Prince painted a grim picture of the potential consequences. One “nihilistic, horrible outcome” is that media and research institutions may simply “starve to death and die.” However, he finds a different scenario more likely: a dystopian return to a pre-Renaissance media landscape. He said AI leaders like Sam Altman could one day control the flow of information, reminiscent of the powerful Medici family of the 1400s, the archetypal Italian merchant-princes at the heart of early capitalism who controlled breathtaking fortunes—along with a huge grip on information itself.
To avert this future, Prince argued “the AI companies have to start paying for content.” Prince then turned to fellow panelists and said they were partnering to try to advance exactly this. Nodding to People CEO Neil Vogel and Idealab CEO Bill Gross, he explained that Cloudflare has implemented a system to block AI crawlers from training on those executives’ sites by default, unless they pay for data.
Despite the dire warnings, Prince also expressed optimism for a potential “golden age of content creation.” He argued that AI models are creating a new market that values unique, quirky content—like that found on Reddit—more than established media. And then he made a bizarre analogy.

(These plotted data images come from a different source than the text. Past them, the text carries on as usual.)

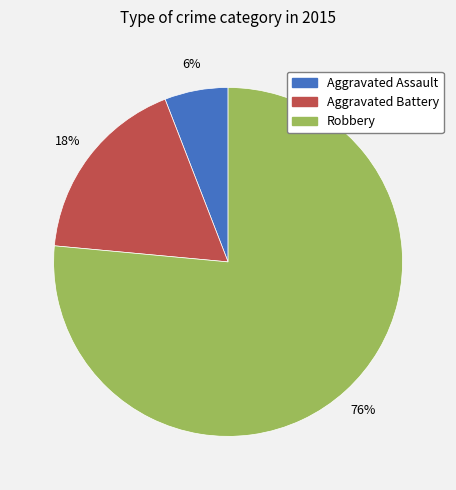

What percentage is the Aggravated Assault slice, to the nearest percent?

6%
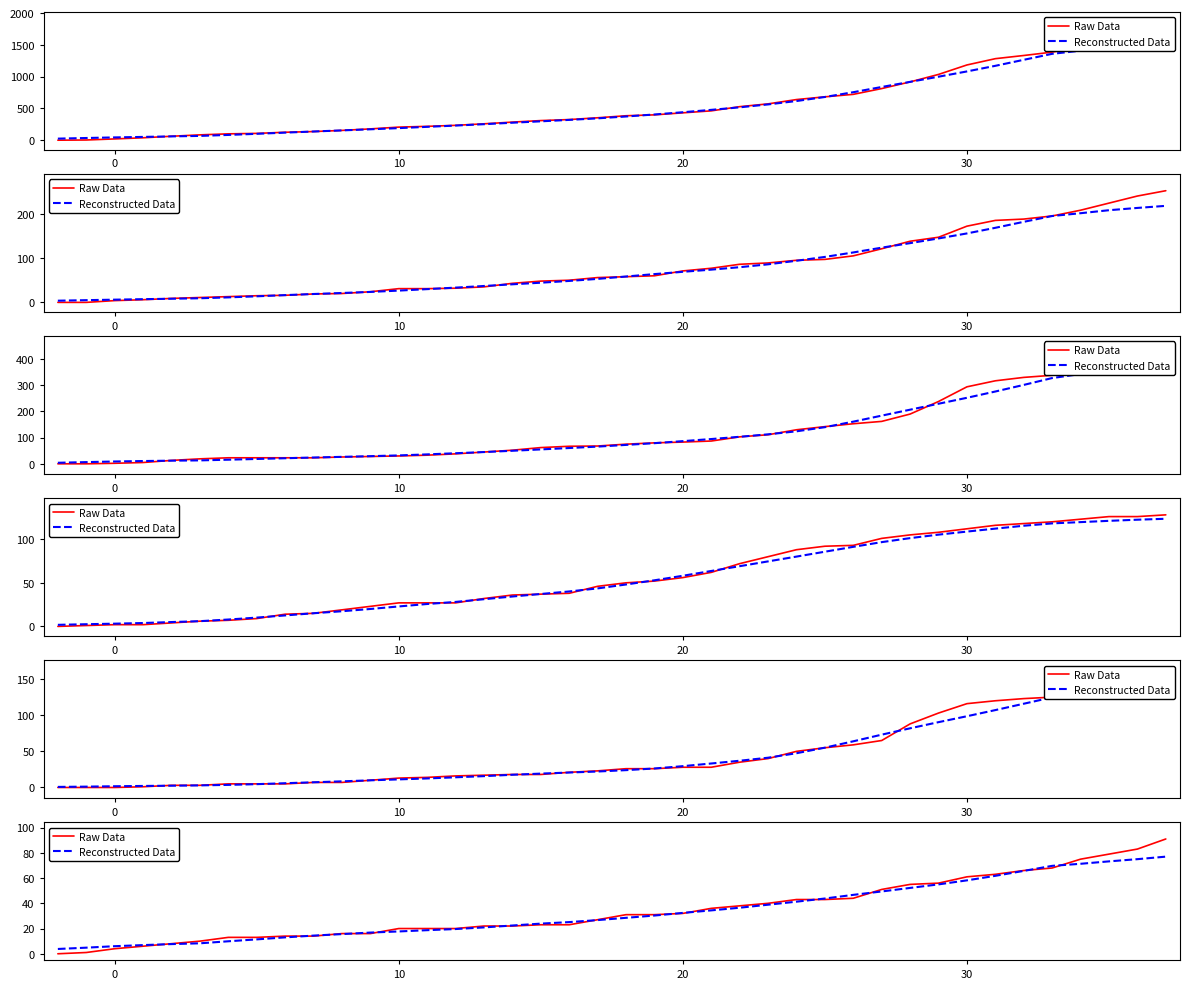

At 10, list the series in order from largest to smallest.

Raw Data, Reconstructed Data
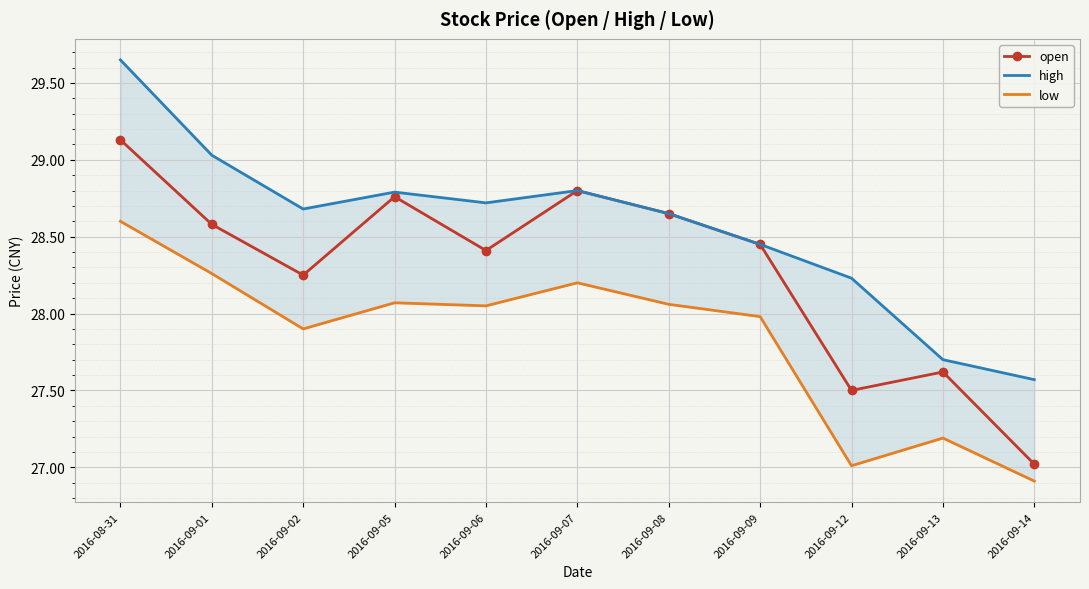

What is the sum of all low values?

306.2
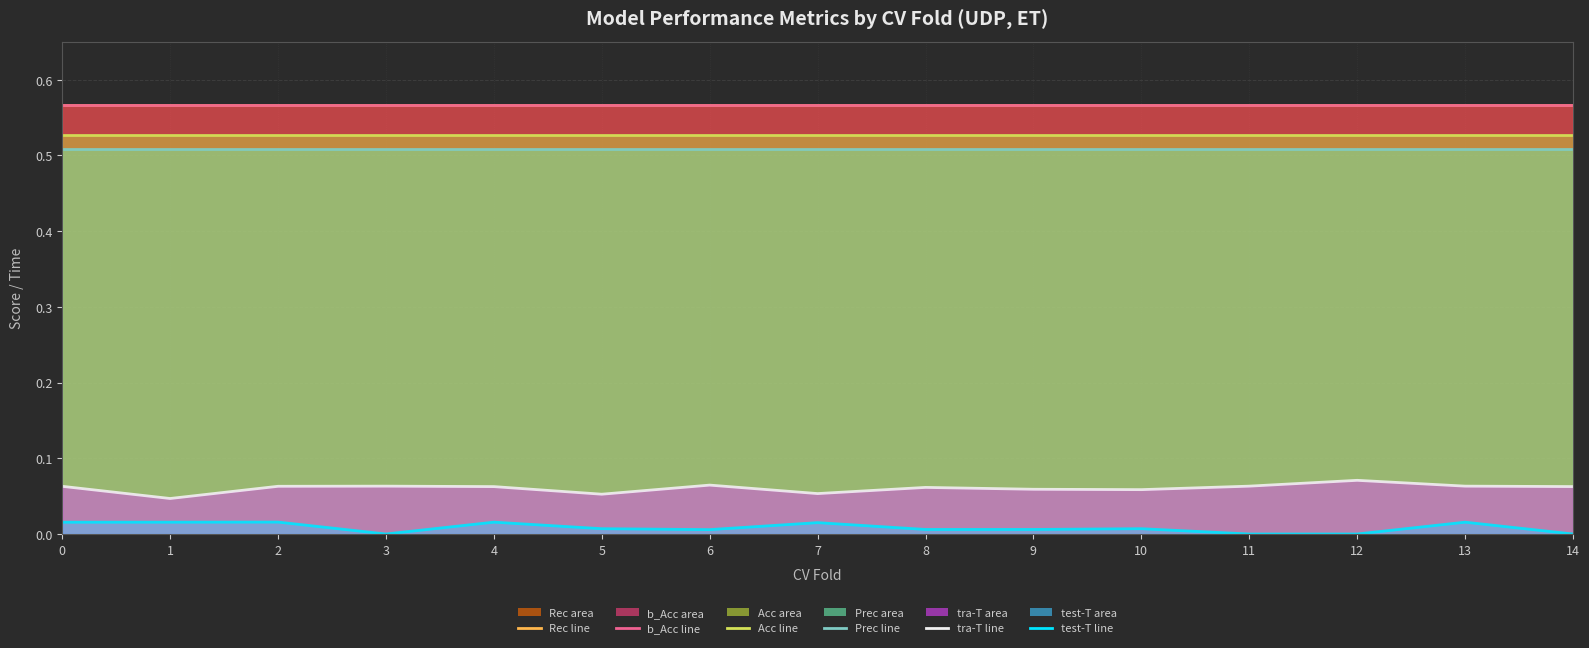

Reading left to right, what are all the values shown in this chart?

Rec (line): 0.6	0.6	0.6	0.6	0.6	0.6	0.6	0.6	0.6	0.6	0.6	0.6	0.6	0.6	0.6
b_Acc (line): 0.6	0.6	0.6	0.6	0.6	0.6	0.6	0.6	0.6	0.6	0.6	0.6	0.6	0.6	0.6
Acc (line): 0.5	0.5	0.5	0.5	0.5	0.5	0.5	0.5	0.5	0.5	0.5	0.5	0.5	0.5	0.5
Prec (line): 0.5	0.5	0.5	0.5	0.5	0.5	0.5	0.5	0.5	0.5	0.5	0.5	0.5	0.5	0.5
tra-T (line): 0.1	0.0	0.1	0.1	0.1	0.1	0.1	0.1	0.1	0.1	0.1	0.1	0.1	0.1	0.1
test-T (line): 0.0	0.0	0.0	0.0	0.0	0.0	0.0	0.0	0.0	0.0	0.0	0.0	0.0	0.0	0.0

The internet has enabled, Prince argued, a “relatively good mathematical model of all human knowledge” for the first time in history. He said he thinks of it like a “giant block of Swiss cheese,” with many holes in it. The problem, according to Prince, is that newspapers such as The New York Times, The Wall Street Journal, and the Financial Times are “really not that different.” The content creators of the future, he argued, have a chance to fill in all of these holes in human knowledge, and the AI companies can help them do that—in one outcome.